The P&C market is still hard, but Intact CEO Charles Brindamour sees signs of a possible market cycle change, he shared during a fireside chat at the National Bank of Canada’s Financial Services Conference.
“If you look at the headwinds that the industry is battling to a certain extent…in aggregate, they’re generating a continuation of the hard market,” said Brindamour. However, he finds the tailwinds (including industry profitability and new capital) are greater than the headwinds (which include inflation, the cost of reinsurance and natural disasters), which might lead to softer conditions ahead.
Examining the headwinds, signs of relief from high inflation are on the horizon, he observed.
“Inflation…is not [occurring] to the same degree [in] automobile insurance, but still you’re easily in the mid-single-digit zone, particularly in property,” he said. In personal auto, Intact’s rate increases are in the upper single-digit range.
“Bear in mind that there’s seasonality, especially in winter months,” said Brindamour of auto premiums. “But there are a number of moving pieces here that one needs to understand. We expect severity to abate as we’ve observed towards the end of 2022. We expect that to take place in 2023, and so far, so good.
“Indeed, with rates being written in the upper single digit range — obviously, we’re already sub-95 [combined ratio] in terms of run rate [which predicts future financial performance assuming current conditions remain the same] — so clearly with inflation abating, rates moving up, that gives us a good degree of confidence in the guidance.
“Frequency, or number of [auto] claims, is below what we’re pricing for at the moment,” said Brindamour. “Our guidance expects that frequency will move upward. That is, to a certain extent, if severity was not to abate at the speed we expect, we have a bit of a safeguard in terms of inflation.”
The cost of reinsurance is also contributing to hard market conditions for Canada’s P&C insurers, Brindamour said.
“[The cost of reinsurance] is really important in commercial lines for most players and is up 25+%. This happened overnight come January 1,” Brindamour said. “We anticipated that following last year’s July renewals for reinsurance. And I think the market is slowly starting to digest the fact that prices are up, and retentions are up meaningfully as well.”
Industry headwinds include natural disasters, which have affected commercial lines as well as personal property lines. “Those three headwinds clearly will maintain a very healthy rate environment in commercial lines,” he said.
But the tailwinds of industry profitability and new capital are starting to manifest themselves, he observed.
“Industry profitability [in Canada] has been pretty good, somewhat supported by lower frequency in automobile insurance,” he said. “A few years of strong profitability in the industry tends to be the leading indicator.”
New capital coming into the market could also point to signs of a cycle change.
“Surprisingly, there is new capital coming in in the market, particularly in distribution — in particular with MGAs — and that is something that could soften, to a certain extent, the hard market.”
Interest rates are also a key indicator of a softening market.

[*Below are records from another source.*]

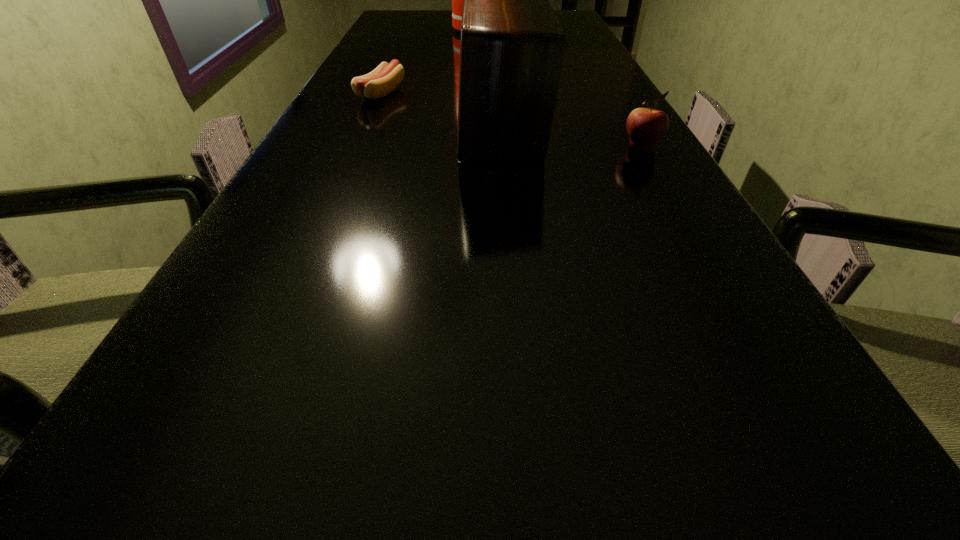
This screenshot has height=540, width=960. Find the location of `vacant area located 0.210m on the front-facing side of the third shortest object`. vacant area located 0.210m on the front-facing side of the third shortest object is located at coordinates (368, 123).

At what (x,y) coordinates should I click in order to perform the action: click on free space located 0.290m on the left of the third tallest object. Please return your answer as a coordinate pair (x, y). The width and height of the screenshot is (960, 540). Looking at the image, I should click on (482, 149).

You are a GUI agent. You are given a task and a screenshot of the screen. Output one action in this format:
    pyautogui.click(x=<x>, y=<y>)
    Task: Click on the vacant area located on the front of the shortest object
    The height and width of the screenshot is (540, 960).
    Given the screenshot: What is the action you would take?
    pyautogui.click(x=358, y=146)

The width and height of the screenshot is (960, 540). In order to click on object present at the far edge in this screenshot , I will do `click(457, 0)`.

Image resolution: width=960 pixels, height=540 pixels. Find the location of `object that is at the left edge`. object that is at the left edge is located at coordinates (380, 82).

Locate an element on the screen. object that is at the right edge is located at coordinates (645, 126).

In the image, there is a desktop. What are the coordinates of `vacant region at the left edge` in the screenshot? It's located at (311, 133).

This screenshot has height=540, width=960. I want to click on vacant space at the right edge of the desktop, so click(x=586, y=33).

Find the location of `vacant space at the far left corner`. vacant space at the far left corner is located at coordinates coord(395,21).

You are a GUI agent. You are given a task and a screenshot of the screen. Output one action in this format:
    pyautogui.click(x=<x>, y=<y>)
    Task: Click on the vacant region at the far right corner
    The width and height of the screenshot is (960, 540).
    Given the screenshot: What is the action you would take?
    pyautogui.click(x=572, y=17)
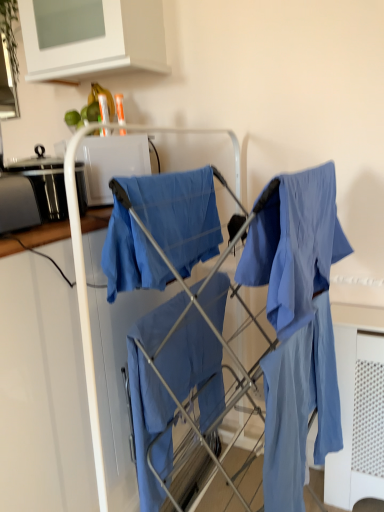
Question: Is blue cotton cloth at center, placed as the 2th cloak when sorted from bottom to top, wider or thinner than white matte cabinet at upper center?

Choices:
 (A) thin
 (B) wide

Answer: (A)

Question: From a real-world perspective, is blue cotton cloth at center, placed as the 2th cloak when sorted from bottom to top, positioned above or below white matte cabinet at upper center?

Choices:
 (A) below
 (B) above

Answer: (A)

Question: Based on their relative distances, which object is farther from the matte blue fabric at center, which is the 2th cloak from top to bottom?

Choices:
 (A) blue cotton cloth at center, placed as the 2th cloak when sorted from bottom to top
 (B) white glossy microwave at upper center
 (C) white matte cabinet at upper center

Answer: (C)

Question: Considering the real-world distances, which object is closest to the white glossy microwave at upper center?

Choices:
 (A) blue cotton cloth at center, placed as the 2th cloak when sorted from bottom to top
 (B) white matte cabinet at upper center
 (C) matte blue fabric at center, which appears as the first cloak when ordered from the bottom

Answer: (A)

“Many people say, ‘Well, interest rates are up, you’ve got more earnings power,’” Brindamour explained. “True statement, but even if, at the industry level, rates are up meaningfully, compared to, say, book yields, I don’t think that this is worth much more than maybe a point and a half of combined ratio.
“I think the tailwinds I’ve identified…are greater and, as a result, my expectation is that this will persist.”
For Intact, Brindamour anticipates a strong performance in the coming year.
“Our outperformance position is really good,” he said. “Our performance in commercial lines and in personal lines—but in particular in commercial lines—is very strong. A hard pricing environment with very strong outperformance coming in is, in my mind, an excellent position to be in.”